Limitations & Future Work

  1. It only applies to I2I models based on the "adding noise + denoising" paradigm; other paradigms like InstructPix2Pix are outside the theoretical guarantees.
  2. It is completely inapplicable to CLIP encodings (e.g., IP-Adapter), requiring a new theoretical framework.

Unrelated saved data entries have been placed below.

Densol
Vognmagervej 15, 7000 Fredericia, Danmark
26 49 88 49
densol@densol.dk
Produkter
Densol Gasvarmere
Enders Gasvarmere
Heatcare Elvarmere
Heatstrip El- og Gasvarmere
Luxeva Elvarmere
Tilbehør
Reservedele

  3. Hard negative sample issue: Visually highly similar unrelated images can lead to false matches.
  4. Currently validated on only 7 diffusion models; generalizability on more models needs further validation.

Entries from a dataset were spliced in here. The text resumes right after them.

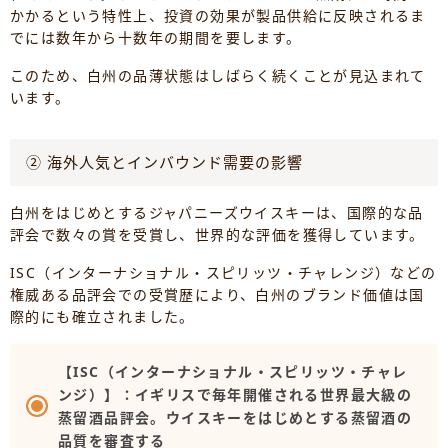
かかるという特性上、投資の効果が製品供給に反映されるま
でには数年から十数年の期間を要します。
このため、白州の品薄状態はしばらく続くことが見込まれて
います。
② 海外人気とインバウンド需要の影響
白州をはじめとするジャパニーズウイスキーは、国際的な品
評会で数々の賞を受賞し、世界的な評価を獲得しています。
ISC（インターナショナル・スピリッツ・チャレンジ）などの
権威ある品評会での受賞歴により、白州のブランド価値は国
際的にも確立されました。
【ISC（インターナショナル・スピリッツ・チャレ
ンジ）】：イギリスで毎年開催される世界最大級の
蒸留酒品評会。ウイスキーをはじめとする蒸留酒の
品質を審査する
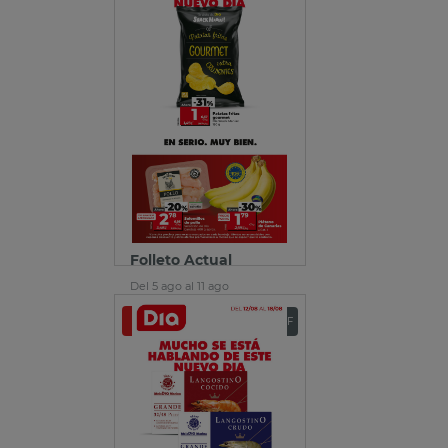
Folleto Actual
Del 5 ago al 11 ago
Ver folleto
Descargar PDF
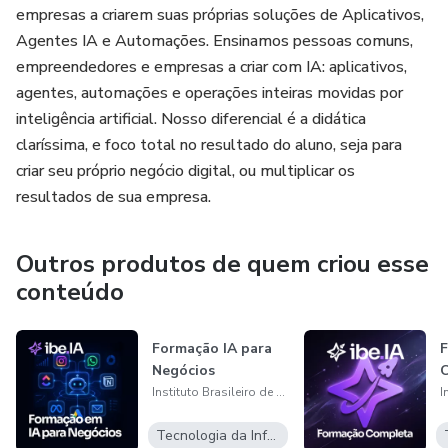
empresas a criarem suas próprias soluções de Aplicativos,
Agentes IA e Automações. Ensinamos pessoas comuns,
empreendedores e empresas a criar com IA: aplicativos,
agentes, automações e operações inteiras movidas por
inteligência artificial. Nosso diferencial é a didática
claríssima, e foco total no resultado do aluno, seja para
criar seu próprio negócio digital, ou multiplicar os
resultados de sua empresa.
Outros produtos de quem criou esse
conteúdo
Formação IA para
Negócios
C
Instituto Brasileiro de Educação em IA
Tecnologia da Informação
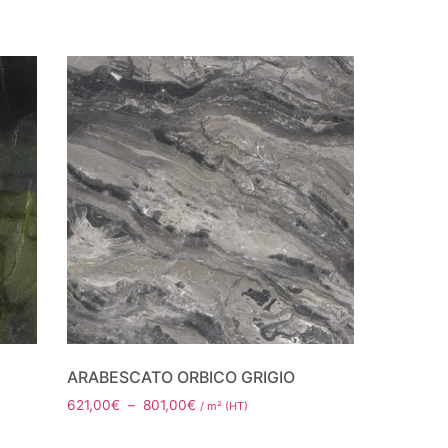
ARABESCATO ORBICO GRIGIO
621,00
€
–
801,00
€
/ m² (HT)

  • Image Copy Detection (ICD) is the most relevant task, but I2I translation is far more complex than manual transformations.
  • Diffusion Image Generation Detection (e.g., DIRE) focuses on "whether an image is AI-generated," whereas this work focuses on "identifying which image is the original source."
  • Insight: Structural properties of the VAE embedding space may also be valuable for other safety-related tasks in diffusion models.

Rating

  • Novelty: ⭐⭐⭐⭐⭐ Extremely novel task definition and theoretical framework.
  • Experimental Thoroughness: ⭐⭐⭐⭐⭐ 7 diffusion models + extensive baselines + robustness testing + detailed ablation.
  • Writing Quality: ⭐⭐⭐⭐⭐ Clear problem definition, rigorous theoretical derivation, and well-designed experiments.
  • Value: ⭐⭐⭐⭐⭐ Important security task coupled with an elegant solution.